Richard Smith: A case that illustrates why the NHS appointment system needs to move from the 18th to the 21st century

richard_smith_2014Today the Royal College of Physicians has concluded that the way the NHS runs outpatient appointments is stuck in the 18th century. Many of the appointments are not necessary, and most could be undertaken much more efficiently by using online communication, the phone, or even paper letters and by using staff other than doctors.

The report took me back to a miserable experience I had with my mother at an outpatient appointment, and I thought that I’d share the letter that I sent to the chief executive of the hospital. A long time after I sent the letter I got a response from a consultant saying that they’d reflect on my letter. I don’t know if they ever changed their system as I suggested.

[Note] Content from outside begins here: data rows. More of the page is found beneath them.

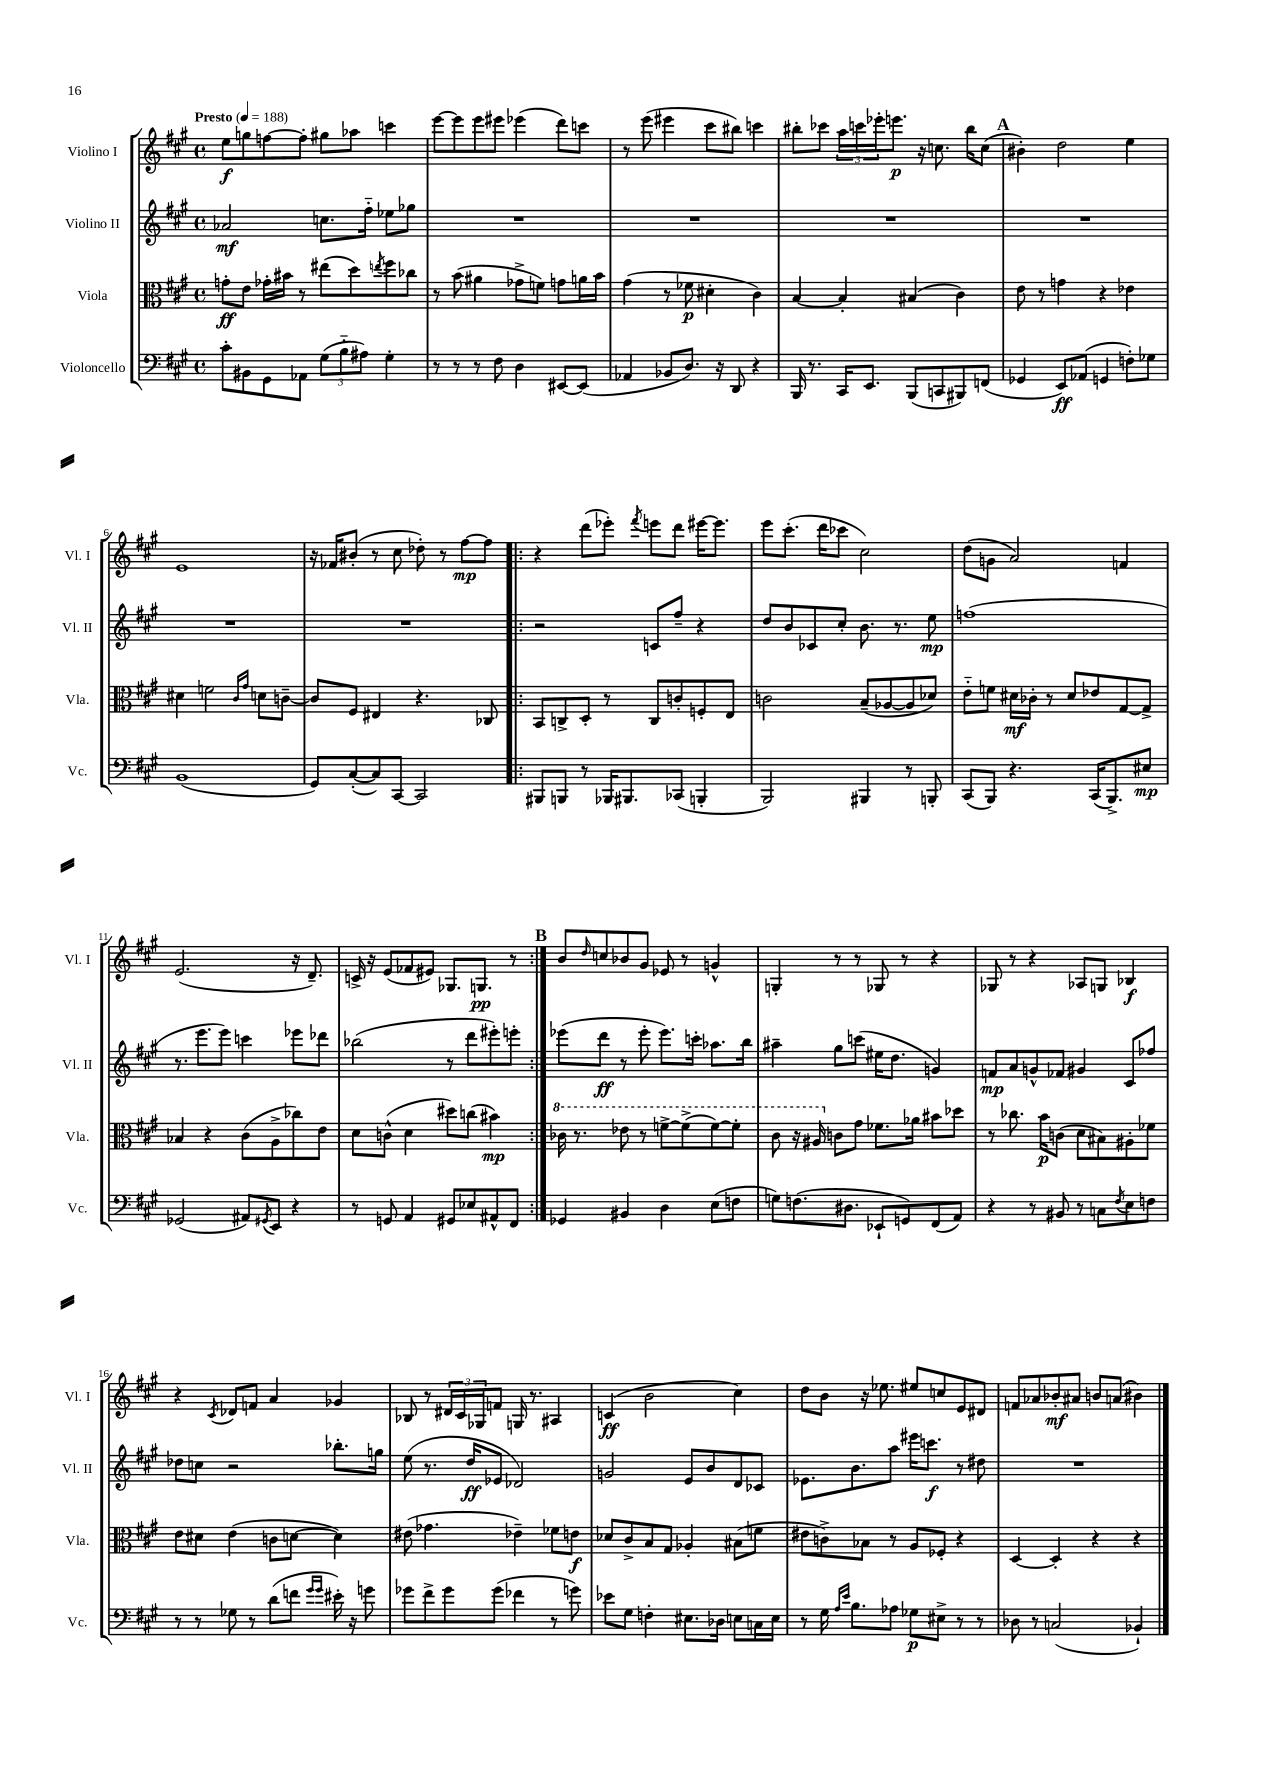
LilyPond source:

<<
\new StaffGroup <<
\new Staff = "s0" \with { instrumentName = "Violino I" shortInstrumentName = "Vl. I" } {
    \clef treble \key a \major \defaultTimeSignature \time 4/4 \tempo "Presto" 4 = 188
    e''8\f g''8 f''8~ f''8-. gis''8 aes''8 c'''4 |
    e'''8~ e'''8 e'''8 eis'''8 ees'''4( d'''8) c'''8 |
    r8 e'''8( eis'''4 cis'''8 bis''8) c'''4 |
    bis''8-. ces'''8 \tuplet 3/2 { a''16 c'''16 ees'''16-. } e'''8.\p r16 c''8. bis''16 c''8( |
    \mark \markup { \bold "A" } bis'4-.) d''2 e''4 |
    e'1 |
    r16 fes'16 bis'8-.( r8 cis''8 des''8-.) r8 fis''8~\mp fis''8 |
    \repeat volta 2 { r4 d'''8( ees'''8-.) \acciaccatura { fis'''8 } e'''8 d'''8 eis'''16~ eis'''8. |
    e'''8 cis'''8.-.( d'''16 ces'''8 cis''2) |
    d''8( g'8 a'2) f'4 |
    e'2.( r16 d'8.--) |
    c'16-> r16 e'8( fes'8 eis'8) ges8. g8.\pp r8 | }
    \mark \markup { \bold "B" } b'8 \grace { d''16 } c''8 bes'8 gis'8 ees'8 r8 g'4-^ |
    g4-. r8 r8 ges8 r8 r4 |
    ges8 r8 r4 aes8 g8 bes4\f |
    r4 \acciaccatura { cis'8 } des'8 f'8 a'4 ges'4 |
    bes8 r8 \tuplet 3/2 { dis'16 cis'16 ges16 } f'8 g16 r8. ais4 |
    c'4\ff( b'2 cis''4) |
    d''8 b'8 r16 ees''8. eis''8 c''8 e'8 dis'8 |
    f'8 aes'8 bes'8-.\mf ais'8 b'8 a'8( bis'4) \bar "|." |
}
\new Staff = "s1" \with { instrumentName = "Violino II" shortInstrumentName = "Vl. II" } {
    \clef treble \key a \major \defaultTimeSignature \time 4/4
    aes'2\mf c''8. fis''16-_ ees''8 ges''8 |
    R1 |
    R1 |
    R1 |
    \mark \markup { \bold "A" } R1 |
    R1 |
    R1 |
    \repeat volta 2 { r2 c'8 fis''8-- r4 |
    d''8 b'8 ces'8 cis''8-. b'8. r8. e''8\mp |
    f''1( |
    r8. e'''8. e'''8) c'''4 ees'''8 des'''8 |
    bes''2( r8 d'''8 eis'''8-.) e'''8-. | }
    \mark \markup { \bold "B" } ees'''8( d'''8\ff r8 ees'''8-. ees'''8.) c'''16-. aes''8. b''16 |
    ais''4-- gis''8 c'''8( eis''16 d''8. g'4) |
    f'8\mp a'8 g'8-^ fes'8 gis'4 cis'8 fes''8 |
    des''8 c''8 r2 bes''8.-. g''16 |
    e''8( r8. d''16\ff ees'8 des'2) |
    g'2 e'8 b'8 d'8 ces'8 |
    ees'8. b'8. a''8 eis'''16 c'''8.\f r8 dis''8 |
    R1 \bar "|." |
}
\new Staff = "s2" \with { instrumentName = "Viola" shortInstrumentName = "Vla." } {
    \clef alto \key a \major \defaultTimeSignature \time 4/4
    g'8-.\ff e'8 ges'16-. bis'16 r8 eis''8( d''8) \acciaccatura { e''8 } fis''8 ces''8 |
    r8 b'8( ais'4 ges'8-> f'8) g'8 a'16 b'16 |
    gis'4( r8 fes'8\p dis'4-. cis'4) |
    b4~ b4-. bis4( cis'4) |
    \mark \markup { \bold "A" } e'8 r8 g'4 r4 ees'4 |
    dis'4 f'2 \grace { cis'16 gis'16 } d'8 c'8~-- |
    c'8 fis8 eis4 r4. ces8 |
    \repeat volta 2 { b,8 c8-> d8-. r8 c8 c'8-. f8-. e8 |
    c'2 b8--( aes8~ aes8 des'8) |
    e'8-_ f'8 dis'16\mf ces'16-. r8 dis'8 ees'8 gis8~ gis8-> |
    bes4 r4 cis'8( a8-> ces''8) e'8 |
    d'8 c'8-^( d'4 dis''8) c''8( bis'4\mp) | }
    \mark \markup { \bold "B" } \ottava #1 ces''16 r8. ees''8 r8 f''8~-> f''8->( f''8~) f''8-. |
    cis''8 r16 ais'16 \ottava #0 c'8 gis'8 fes'8. aes'16 bis'8 des''8 |
    r8 ces''8. b'16\p c'8( d'8 bis8) ais8-. fes'8 |
    e'8 dis'8 e'4( c'8 d'8~ d'4) |
    eis'8( ges'4. ees'4--) fes'8 e'8\f |
    des'8 cis'8-> b8 gis8 aes4-. bis8( f'8 |
    eis'8 c'8->) bes8 r8 a8 fes8-. r4 |
    d4~ d4-. r4 r4 \bar "|." |
}
\new Staff = "s3" \with { instrumentName = "Violoncello" shortInstrumentName = "Vc." } {
    \clef bass \key a \major \defaultTimeSignature \time 4/4
    cis'8-. bis,8 gis,8 aes,8 \tuplet 3/2 { gis8( b8-_ ais8) } gis4-. |
    r8 r8 r8 fis8 d4 eis,8~ eis,8( |
    aes,4 bes,8 d8.) r16 d,8 r4 |
    b,,16 r8. cis,16 e,8. b,,8( c,8 bis,,8) f,8( |
    \mark \markup { \bold "A" } ges,4 e,8\ff) aes,8( g,4 f8-.) ges8 |
    b,1( |
    gis,8) cis8~-.( cis8) cis,8~ cis,2 |
    \repeat volta 2 { bis,,8 b,,8 r8 bes,,16 bis,,8. ces,8( b,,4-. |
    b,,2) bis,,4 r8 b,,8-. |
    cis,8( b,,8) r4. cis,16( b,,8.->) eis8\mp |
    ges,2( ais,8) \acciaccatura { gis,8 } e,8 r4 |
    r8 g,8 a,4 gis,8 ees8 ais,8-^ fis,8 | }
    \mark \markup { \bold "B" } ges,4 bis,4 d4 e8( f8 |
    g8) f8.( dis8. ees,8-! g,8) fis,8( a,8) |
    r4 r8 bis,8 r8 c8 \acciaccatura { fis8 } e8 f8 |
    r8 r8 ges8 r8 d'8( f'8 \grace { gis'16 gis'16 } eis'16-.) r16 g'8 |
    ges'8 fis'8-> ges'8 ges'8( fes'4 r8 g'8) |
    ees'8 gis8 f4-. eis8. des16 e8 c16 e16 |
    r8 gis16 \grace { a16 e'16 } b8. aes8 ges8\p eis8-> r8 r8 |
    des8 r8 c2( bes,4-!) \bar "|." |
}
>>
>>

I should add that I’m the chair of the board of Patients Know Best, a company that puts patients in charge online of all their medical and social care records and allows secure online consultation and communication through its software.

Clapham London

Dear X,

Let me begin positively. My mother, Hazel Smith, had a prosthesis inserted into her right hip on Tuesday 23 September at the your hospital, and the operation went marvellously. She was walking within a couple of days and largely pain free. Things have continued to go very well, and she had a similar good experience when she had her left hip done a couple of years ago.

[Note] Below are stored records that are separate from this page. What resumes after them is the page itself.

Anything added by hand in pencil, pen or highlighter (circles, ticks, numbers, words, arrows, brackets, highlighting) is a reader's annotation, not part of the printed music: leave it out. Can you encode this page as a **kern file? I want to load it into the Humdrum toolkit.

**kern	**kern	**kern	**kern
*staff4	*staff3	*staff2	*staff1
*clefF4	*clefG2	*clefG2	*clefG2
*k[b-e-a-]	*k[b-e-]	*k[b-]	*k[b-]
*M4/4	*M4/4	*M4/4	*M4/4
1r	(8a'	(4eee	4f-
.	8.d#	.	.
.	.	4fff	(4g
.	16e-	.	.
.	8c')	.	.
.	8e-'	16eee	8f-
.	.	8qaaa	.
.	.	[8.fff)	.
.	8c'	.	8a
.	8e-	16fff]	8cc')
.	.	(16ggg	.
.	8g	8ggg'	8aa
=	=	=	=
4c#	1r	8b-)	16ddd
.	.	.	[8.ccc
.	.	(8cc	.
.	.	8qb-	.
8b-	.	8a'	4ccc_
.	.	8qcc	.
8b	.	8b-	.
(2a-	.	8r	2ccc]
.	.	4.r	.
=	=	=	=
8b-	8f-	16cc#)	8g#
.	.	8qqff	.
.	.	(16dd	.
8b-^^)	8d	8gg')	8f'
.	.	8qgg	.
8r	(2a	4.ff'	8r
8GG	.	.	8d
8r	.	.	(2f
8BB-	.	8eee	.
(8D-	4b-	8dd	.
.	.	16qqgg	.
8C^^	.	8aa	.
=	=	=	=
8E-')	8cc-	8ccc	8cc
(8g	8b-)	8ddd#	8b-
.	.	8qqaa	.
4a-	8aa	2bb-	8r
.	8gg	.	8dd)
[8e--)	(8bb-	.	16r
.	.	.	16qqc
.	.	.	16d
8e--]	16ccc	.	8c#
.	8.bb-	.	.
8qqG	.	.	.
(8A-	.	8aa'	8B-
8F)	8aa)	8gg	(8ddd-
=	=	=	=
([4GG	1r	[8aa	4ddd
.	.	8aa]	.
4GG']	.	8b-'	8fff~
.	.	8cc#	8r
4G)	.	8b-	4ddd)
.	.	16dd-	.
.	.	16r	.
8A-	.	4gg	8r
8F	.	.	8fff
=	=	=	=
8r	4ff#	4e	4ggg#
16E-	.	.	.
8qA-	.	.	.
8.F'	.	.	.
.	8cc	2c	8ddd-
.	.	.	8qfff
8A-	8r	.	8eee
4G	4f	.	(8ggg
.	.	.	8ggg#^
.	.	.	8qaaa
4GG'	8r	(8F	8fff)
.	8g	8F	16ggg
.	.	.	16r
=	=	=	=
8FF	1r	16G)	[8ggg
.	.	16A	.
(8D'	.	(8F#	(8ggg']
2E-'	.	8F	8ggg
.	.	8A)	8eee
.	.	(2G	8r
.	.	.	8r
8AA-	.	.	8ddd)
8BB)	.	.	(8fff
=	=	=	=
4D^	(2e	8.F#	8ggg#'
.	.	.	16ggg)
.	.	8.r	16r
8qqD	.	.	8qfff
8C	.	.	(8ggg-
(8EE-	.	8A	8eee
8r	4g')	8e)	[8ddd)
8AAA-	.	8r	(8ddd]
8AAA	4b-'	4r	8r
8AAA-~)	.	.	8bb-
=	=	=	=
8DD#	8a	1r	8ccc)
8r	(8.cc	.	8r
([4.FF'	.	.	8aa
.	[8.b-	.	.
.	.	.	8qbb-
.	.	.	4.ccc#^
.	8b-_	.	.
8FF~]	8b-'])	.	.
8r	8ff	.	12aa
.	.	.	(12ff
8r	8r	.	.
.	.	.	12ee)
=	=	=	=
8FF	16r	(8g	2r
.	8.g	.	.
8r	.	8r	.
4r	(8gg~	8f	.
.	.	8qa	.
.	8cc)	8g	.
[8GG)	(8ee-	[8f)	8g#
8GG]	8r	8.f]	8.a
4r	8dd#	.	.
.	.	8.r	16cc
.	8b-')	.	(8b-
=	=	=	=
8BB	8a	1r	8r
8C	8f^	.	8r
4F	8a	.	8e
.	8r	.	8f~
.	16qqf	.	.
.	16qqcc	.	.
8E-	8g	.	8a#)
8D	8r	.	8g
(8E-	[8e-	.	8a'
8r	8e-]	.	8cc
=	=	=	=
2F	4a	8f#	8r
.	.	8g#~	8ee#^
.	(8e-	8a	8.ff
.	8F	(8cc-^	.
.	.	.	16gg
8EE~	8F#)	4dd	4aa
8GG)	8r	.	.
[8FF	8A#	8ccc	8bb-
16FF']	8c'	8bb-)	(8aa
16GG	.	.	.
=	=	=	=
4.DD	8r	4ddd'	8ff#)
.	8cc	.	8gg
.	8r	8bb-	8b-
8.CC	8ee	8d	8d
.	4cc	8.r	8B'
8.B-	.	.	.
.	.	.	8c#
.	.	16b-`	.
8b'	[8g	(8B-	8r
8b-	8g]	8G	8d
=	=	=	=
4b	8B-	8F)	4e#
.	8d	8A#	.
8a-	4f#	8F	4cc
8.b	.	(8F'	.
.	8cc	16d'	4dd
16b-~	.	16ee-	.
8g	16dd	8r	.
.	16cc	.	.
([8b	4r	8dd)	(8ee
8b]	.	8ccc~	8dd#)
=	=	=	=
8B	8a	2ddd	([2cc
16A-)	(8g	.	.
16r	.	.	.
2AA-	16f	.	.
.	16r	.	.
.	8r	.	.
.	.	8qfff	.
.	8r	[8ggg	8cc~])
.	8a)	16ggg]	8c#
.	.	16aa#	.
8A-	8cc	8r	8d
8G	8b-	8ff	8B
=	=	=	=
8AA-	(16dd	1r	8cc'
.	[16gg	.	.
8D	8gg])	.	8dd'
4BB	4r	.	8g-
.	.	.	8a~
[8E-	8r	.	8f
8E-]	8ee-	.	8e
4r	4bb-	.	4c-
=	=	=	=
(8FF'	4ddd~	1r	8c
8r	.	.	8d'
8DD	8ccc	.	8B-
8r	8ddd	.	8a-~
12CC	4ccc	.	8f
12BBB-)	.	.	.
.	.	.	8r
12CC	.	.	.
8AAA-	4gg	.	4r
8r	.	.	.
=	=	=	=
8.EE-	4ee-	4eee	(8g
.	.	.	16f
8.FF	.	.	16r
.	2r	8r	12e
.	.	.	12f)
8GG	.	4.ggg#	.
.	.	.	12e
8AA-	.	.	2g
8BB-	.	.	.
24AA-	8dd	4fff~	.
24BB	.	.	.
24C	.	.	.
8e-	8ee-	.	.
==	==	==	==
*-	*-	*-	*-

Our only minor objection to the recent operation was that she could almost certainly have left hospital on the Friday or Saturday instead of the Monday.

Yesterday, however, she and I had a miserable experience at the follow-up clinic. She can walk a mile easily, has no pain, and her wound is healed and clean. We thus wondered whether we needed to go at all, but we thought that it would be polite to attend. We arrived at 3.10 for a 3.30 appointment. We didn’t expect to be seen at 3.30, but partly because of the unpredictability of the traffic we thought we ought to arrive a little before time.

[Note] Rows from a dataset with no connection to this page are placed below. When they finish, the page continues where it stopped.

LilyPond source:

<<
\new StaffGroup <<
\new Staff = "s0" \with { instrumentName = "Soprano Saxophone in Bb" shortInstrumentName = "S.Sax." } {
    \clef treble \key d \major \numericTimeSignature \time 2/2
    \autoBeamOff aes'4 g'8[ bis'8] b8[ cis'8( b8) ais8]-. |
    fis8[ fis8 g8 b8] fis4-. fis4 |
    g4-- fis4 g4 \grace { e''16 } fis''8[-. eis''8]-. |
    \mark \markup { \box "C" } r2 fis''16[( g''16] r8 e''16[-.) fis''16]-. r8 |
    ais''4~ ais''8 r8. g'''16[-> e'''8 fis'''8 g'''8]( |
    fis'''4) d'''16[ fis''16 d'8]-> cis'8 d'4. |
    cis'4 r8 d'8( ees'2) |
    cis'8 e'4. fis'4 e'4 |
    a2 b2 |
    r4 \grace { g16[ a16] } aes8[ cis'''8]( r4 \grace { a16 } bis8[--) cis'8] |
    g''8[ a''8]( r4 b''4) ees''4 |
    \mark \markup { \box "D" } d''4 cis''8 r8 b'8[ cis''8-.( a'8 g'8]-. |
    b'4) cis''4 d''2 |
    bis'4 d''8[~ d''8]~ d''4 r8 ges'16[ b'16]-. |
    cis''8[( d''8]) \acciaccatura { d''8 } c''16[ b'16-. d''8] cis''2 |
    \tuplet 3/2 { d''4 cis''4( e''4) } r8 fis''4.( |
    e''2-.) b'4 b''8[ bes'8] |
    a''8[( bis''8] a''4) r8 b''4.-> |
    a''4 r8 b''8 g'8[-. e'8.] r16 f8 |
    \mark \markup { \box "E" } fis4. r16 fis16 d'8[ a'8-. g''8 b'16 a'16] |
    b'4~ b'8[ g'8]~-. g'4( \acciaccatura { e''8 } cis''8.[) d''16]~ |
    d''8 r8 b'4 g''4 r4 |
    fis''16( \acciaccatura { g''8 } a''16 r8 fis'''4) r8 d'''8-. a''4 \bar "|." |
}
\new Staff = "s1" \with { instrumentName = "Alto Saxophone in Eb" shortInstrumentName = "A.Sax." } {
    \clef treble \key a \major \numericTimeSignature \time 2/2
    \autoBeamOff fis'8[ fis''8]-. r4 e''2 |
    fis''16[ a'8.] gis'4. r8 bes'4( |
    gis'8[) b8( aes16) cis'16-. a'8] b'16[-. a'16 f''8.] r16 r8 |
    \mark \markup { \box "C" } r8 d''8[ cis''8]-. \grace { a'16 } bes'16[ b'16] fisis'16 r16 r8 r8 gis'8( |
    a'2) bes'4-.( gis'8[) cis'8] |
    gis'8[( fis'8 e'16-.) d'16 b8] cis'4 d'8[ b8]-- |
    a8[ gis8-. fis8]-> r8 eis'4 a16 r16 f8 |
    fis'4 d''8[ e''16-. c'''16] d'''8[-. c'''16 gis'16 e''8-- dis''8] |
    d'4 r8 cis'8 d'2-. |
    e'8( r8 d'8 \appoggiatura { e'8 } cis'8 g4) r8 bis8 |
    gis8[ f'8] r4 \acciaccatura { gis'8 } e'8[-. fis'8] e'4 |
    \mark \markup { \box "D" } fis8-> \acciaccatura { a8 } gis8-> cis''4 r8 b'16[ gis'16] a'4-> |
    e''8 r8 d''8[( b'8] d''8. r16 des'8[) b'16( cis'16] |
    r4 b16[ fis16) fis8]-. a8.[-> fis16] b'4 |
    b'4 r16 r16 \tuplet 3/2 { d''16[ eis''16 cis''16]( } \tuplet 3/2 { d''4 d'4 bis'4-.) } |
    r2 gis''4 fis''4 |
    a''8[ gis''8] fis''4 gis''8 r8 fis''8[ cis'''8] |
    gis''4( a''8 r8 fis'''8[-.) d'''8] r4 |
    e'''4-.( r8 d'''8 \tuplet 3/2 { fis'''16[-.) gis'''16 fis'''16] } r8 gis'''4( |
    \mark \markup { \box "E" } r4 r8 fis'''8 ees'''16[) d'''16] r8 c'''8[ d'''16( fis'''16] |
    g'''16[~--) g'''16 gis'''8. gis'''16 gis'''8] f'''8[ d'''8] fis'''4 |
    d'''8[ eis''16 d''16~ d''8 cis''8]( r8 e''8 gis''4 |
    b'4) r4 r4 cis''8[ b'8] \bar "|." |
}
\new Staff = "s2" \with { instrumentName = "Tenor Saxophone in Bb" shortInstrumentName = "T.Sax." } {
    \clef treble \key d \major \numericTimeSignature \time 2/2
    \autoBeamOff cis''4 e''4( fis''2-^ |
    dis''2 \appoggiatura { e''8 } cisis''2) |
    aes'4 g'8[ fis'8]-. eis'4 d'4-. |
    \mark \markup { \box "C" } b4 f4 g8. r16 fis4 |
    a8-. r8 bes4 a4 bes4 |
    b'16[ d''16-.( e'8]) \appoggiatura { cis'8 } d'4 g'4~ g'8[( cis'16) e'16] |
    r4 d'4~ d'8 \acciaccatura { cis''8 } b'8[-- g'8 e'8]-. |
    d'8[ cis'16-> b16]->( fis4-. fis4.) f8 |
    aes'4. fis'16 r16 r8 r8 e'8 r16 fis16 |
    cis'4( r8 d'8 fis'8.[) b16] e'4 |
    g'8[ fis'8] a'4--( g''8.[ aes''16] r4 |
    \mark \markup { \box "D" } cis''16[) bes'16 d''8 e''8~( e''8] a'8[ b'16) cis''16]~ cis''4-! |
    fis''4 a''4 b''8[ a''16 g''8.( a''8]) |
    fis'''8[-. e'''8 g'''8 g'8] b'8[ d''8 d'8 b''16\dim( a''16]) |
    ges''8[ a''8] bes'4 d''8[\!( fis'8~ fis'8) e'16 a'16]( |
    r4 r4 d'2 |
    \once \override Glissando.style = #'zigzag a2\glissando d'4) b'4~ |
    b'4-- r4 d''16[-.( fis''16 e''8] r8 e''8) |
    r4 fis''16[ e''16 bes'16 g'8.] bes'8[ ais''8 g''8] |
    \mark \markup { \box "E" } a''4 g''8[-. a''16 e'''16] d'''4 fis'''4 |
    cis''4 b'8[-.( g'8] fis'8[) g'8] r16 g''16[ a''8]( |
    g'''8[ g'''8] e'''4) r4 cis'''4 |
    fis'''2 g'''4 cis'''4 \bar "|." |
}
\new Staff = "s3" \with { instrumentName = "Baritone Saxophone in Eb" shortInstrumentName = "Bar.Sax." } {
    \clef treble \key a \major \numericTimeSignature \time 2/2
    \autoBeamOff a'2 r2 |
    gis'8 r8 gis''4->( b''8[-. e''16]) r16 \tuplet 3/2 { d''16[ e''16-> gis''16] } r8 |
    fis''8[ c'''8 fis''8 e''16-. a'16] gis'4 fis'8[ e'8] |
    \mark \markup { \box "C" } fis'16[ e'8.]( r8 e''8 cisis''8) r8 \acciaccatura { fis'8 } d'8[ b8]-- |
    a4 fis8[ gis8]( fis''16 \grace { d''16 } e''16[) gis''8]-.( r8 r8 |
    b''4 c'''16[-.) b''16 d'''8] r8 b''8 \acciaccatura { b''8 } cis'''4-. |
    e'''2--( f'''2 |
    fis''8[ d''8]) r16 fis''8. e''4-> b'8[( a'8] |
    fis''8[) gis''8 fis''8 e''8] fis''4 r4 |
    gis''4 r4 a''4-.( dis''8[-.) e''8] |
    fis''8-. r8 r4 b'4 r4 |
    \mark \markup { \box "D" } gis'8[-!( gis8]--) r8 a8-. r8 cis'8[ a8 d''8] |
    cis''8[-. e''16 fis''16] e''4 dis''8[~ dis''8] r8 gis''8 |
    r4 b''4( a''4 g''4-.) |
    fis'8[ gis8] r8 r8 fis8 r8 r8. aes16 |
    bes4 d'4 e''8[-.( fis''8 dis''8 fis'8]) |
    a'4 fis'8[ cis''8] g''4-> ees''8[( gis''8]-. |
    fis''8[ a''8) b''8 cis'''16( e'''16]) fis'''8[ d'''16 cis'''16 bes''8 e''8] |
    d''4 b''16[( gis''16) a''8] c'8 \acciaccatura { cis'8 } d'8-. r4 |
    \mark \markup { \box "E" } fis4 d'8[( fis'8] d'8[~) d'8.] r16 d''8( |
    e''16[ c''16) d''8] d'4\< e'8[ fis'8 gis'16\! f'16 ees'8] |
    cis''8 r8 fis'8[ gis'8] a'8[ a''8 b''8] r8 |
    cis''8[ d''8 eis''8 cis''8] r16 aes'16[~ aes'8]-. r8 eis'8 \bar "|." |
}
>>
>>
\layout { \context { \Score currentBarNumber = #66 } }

The waiting room was very full, and soon after we arrived there were more people than seats. We did, however, find the last two chairs and sat down to wait. By the time we’d been waiting an hour my mother, who has early dementia, was becoming very restless. “Can’t we just go?” she asked. I answered that having come this far we should wait.

Every so often a nurse appeared and apologised for the time we were all having to wait. She told us the first time that “some patients had taken longer than expected.” At 4.25 she told us that Mr X’s clinic was running about 60 minutes late. This was good news as it meant we should be seen in five minutes. My mother was growing increasingly restless.

In fact, we weren’t seen until 5.10—by Mr X’s registrar. As we expected, the consultation lasted about three minutes. The registrar established that my mother could walk, had little pain, and that her wound was clean. All of this could easily have been determined over the phone or through a questionnaire.

The whole consultation seemed to add no value whatsoever, and much of the three minutes was taken up with me debating with him whether such follow-ups were necessary. He told me that “back in the old days before political and financial pressure we’d follow people up for years,” which seemed a very poor answer.

I’m highly sceptical that routine follow-up is necessary, and the potential saving, particularly to patients but also to the NHS, could be considerable. It might be—as actually is the case now—that patients could go to their GPs if they have a problem and be referred on if necessary. Or routine follow-up might be undertaken by GPs or their teams. Or it could be done by phone. Or patients could be offered a choice. At the moment in your hospital it seems to be routine to call people back after a month and again in three months. We made clear to the registrar that we didn’t want to come back in three months but would see the GP if there was a problem.

I have made an attempt to find evidence on the benefit or otherwise of routine follow-up—using the Cochrane Library, NICE, National Library for Health, PubMed, and various other resources; but I’ve not been able to find anything much.

What I have found is two papers in The BMJ that show there is considerable variation among surgeons in follow-up practices. Unfortunately, this study did not include any orthopaedic surgeons.

I also found a study that showed that telephone follow-up of patients after hip replacement produced information that was as good as face to face follow-up.

I’m sorry that this letter is so long, but I’d like to add just a little more. This negative experience at the hands of your hospital is not all that my mother and I have suffered. I’ve written blogs on the previous experiences, one of which was on the Guardian website and one on The BMJ website.

I hope that you will agree that ultimately it is your responsibility to improve the experience of patients in how long they wait and to ensure that the activities of the hospital—including practices like routine follow-up—are evidence based and of value to patients.

Yours sincerely

Richard Smith CBE MB BSc Msc FMedSci FRCP FRCGP FFPHM FRCSE FRCPE [I use these initials only when making complaints and writing references, and I should add that I’m no longer an FRCP as I was thrown out for not paying my fees.]

Former editor, The BMJ

Richard Smith was the editor of The BMJ until 2004.

Competing interest: RS is chair of the board of Patients Know Best; he is not paid but has equity in the company. Although no longer a fellow of the Royal College of Physicians, he has recently worked extensively and unpaid on a forthcoming college report on professionalism.